_Instructions for the task_
Rewrite the material from its start up to and including the line with "state / province: Canarias", renaming "country" to "nation" and leaving everything else untouched.
--- Begin ---
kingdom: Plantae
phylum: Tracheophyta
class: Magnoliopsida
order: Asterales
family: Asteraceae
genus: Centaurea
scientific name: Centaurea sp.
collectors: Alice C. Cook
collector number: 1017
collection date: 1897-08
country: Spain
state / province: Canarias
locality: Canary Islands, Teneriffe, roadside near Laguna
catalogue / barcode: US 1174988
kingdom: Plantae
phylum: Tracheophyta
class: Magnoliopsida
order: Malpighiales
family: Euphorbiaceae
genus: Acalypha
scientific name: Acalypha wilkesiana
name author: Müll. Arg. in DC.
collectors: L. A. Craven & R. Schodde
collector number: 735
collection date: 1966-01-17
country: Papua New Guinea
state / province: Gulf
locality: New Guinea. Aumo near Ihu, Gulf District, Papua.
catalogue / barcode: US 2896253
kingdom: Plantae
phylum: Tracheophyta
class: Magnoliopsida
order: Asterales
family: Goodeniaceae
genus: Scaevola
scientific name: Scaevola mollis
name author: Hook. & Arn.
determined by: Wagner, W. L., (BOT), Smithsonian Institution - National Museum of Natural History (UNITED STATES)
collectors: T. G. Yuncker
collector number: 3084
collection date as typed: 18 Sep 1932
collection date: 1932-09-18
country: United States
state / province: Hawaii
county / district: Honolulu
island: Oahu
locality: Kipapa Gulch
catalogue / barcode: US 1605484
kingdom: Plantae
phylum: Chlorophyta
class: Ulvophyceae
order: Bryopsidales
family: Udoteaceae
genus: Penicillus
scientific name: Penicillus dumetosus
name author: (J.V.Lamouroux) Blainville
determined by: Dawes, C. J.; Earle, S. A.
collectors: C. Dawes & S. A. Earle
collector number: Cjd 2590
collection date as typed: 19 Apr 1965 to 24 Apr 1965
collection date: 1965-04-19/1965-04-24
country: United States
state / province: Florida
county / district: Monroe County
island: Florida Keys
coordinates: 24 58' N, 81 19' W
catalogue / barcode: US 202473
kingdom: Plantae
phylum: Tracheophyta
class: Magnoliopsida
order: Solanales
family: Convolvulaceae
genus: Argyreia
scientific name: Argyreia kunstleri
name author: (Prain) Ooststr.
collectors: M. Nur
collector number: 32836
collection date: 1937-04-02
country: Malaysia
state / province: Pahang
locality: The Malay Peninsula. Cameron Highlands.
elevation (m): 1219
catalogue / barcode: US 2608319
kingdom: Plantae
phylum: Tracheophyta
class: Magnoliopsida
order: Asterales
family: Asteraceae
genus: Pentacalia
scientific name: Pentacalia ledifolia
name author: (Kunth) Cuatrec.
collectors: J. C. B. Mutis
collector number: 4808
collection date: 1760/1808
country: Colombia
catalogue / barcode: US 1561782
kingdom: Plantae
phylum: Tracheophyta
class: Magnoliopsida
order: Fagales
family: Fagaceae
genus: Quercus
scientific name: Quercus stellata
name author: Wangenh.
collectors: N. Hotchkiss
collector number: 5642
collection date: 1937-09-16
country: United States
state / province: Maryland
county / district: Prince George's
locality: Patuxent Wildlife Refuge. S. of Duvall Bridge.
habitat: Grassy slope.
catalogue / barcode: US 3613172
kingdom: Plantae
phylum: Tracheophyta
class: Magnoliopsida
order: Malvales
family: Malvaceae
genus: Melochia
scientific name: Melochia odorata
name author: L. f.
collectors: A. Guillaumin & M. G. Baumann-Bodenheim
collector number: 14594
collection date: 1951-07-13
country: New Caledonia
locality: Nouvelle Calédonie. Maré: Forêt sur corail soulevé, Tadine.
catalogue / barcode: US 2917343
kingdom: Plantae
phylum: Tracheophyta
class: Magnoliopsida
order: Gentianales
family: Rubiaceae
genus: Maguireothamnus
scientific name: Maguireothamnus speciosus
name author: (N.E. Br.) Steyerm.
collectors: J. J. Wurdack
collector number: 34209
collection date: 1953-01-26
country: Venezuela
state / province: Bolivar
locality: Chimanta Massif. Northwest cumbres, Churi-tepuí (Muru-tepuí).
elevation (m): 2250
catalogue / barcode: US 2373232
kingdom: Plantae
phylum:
--- End ---
_Response to this task_
kingdom: Plantae
phylum: Tracheophyta
class: Magnoliopsida
order: Asterales
family: Asteraceae
genus: Centaurea
scientific name: Centaurea sp.
collectors: Alice C. Cook
collector number: 1017
collection date: 1897-08
nation: Spain
state / province: Canarias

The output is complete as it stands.